Forcing XP Pro to install onto a particular drive

S

SteveH

Hello

At the moment, if I go to my normal Home edition, then My Computer | Manage,
I can see, in Disk Management, the two disks (both healthy). One (C drive)
contains my Home edition and, at the moment, the other new one is formatted
but empty. Both are NTFS.

Similarly, in My Computer, I can see my CD drive etc plus two hard drives,
the one which holds Windows Home and the other is empty.

In the BIOS, I can see Primary drive (Maxtor HDD 0) and Secondary drive
Hitachi, also HDD 0 and both set to Auto.

I now wish to install XP Pro on my new secondary (F) drive. I have tried to
force Win XP Pro onto this new drive by removing the cables from my C drive
and attaching only my new F drive so that the installation process can only
see my new drive, but I get an 'NTDLR is missing' message at startup.

The reason I do not simply allow Win XP Pro to run and install is that I am
not asked which Physical Hard Disc Drive you wish to install XP onto, and I
am concerned it will overwrite my Home edition.

What else might I try to ensure XP Pro sits neatly in its own drive and
averts any possibility of overwriting my XP Home edition?

Many thanks again for any help.

Steve
 
J

Jim

SteveH said:
Hello

At the moment, if I go to my normal Home edition, then My Computer |
Manage,
I can see, in Disk Management, the two disks (both healthy). One (C drive)
contains my Home edition and, at the moment, the other new one is
formatted
but empty. Both are NTFS.

Similarly, in My Computer, I can see my CD drive etc plus two hard drives,
the one which holds Windows Home and the other is empty.

In the BIOS, I can see Primary drive (Maxtor HDD 0) and Secondary drive
Hitachi, also HDD 0 and both set to Auto.

I now wish to install XP Pro on my new secondary (F) drive. I have tried
to
force Win XP Pro onto this new drive by removing the cables from my C
drive
and attaching only my new F drive so that the installation process can
only
see my new drive, but I get an 'NTDLR is missing' message at startup.

The reason I do not simply allow Win XP Pro to run and install is that I
am
not asked which Physical Hard Disc Drive you wish to install XP onto, and
I
am concerned it will overwrite my Home edition.

What else might I try to ensure XP Pro sits neatly in its own drive and
averts any possibility of overwriting my XP Home edition?

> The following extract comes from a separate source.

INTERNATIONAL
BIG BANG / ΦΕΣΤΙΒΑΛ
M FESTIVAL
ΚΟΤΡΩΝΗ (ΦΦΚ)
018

Many thanks again for any help.

Steve
During installation, connect the drive that you wish to use in the master
position.
Disconnect all other drives.
Jim
 
M

Michael W. Ryder

Jim said:
During installation, connect the drive that you wish to use in the master
position.
Disconnect all other drives.
Jim
It's been far too long since I installed XP on a different partition
than C: but I don't think I had to disconnect anything. I just selected
the desired partition during the install and everything worked fine. I
think disconnecting other drives is why the OP's install did not work.
I put the boot partition on the current C: drive which was on the wrong
drive after reinstalling the other drives. hdisk0 became hdisk1 after
the old drive was connected.
 
J

Jim

Michael W. Ryder said:
It's been far too long since I installed XP on a different partition than
C: but I don't think I had to disconnect anything. I just selected the
desired partition during the install and everything worked fine. I think
disconnecting other drives is why the OP's install did not work. I put the
boot partition on the current C: drive which was on the wrong drive after
reinstalling the other drives. hdisk0 became hdisk1 after the old drive
was connected.
I told him to install XP so as to make certain that the disk he wants to use
is the only one available.
Most of the time, the installation proceeds as you stated, but there is
always to odd time.
Jim
 
M

Michael W. Ryder

Jim said:
I told him to install XP so as to make certain that the disk he wants to use
is the only one available.
Most of the time, the installation proceeds as you stated, but there is
always to odd time.
Jim
I just don't think that will work for what he is trying to do. He wants
to have C: with XP Home and F: with XP Pro. Somewhere he is going to
have to edit the boot.ini file so that both options are available.
 
A

Anteaus

I sould suggest using a bootmanager such as xosl. Then, your selected boot
partition becomes the C: drive. A much better way to work.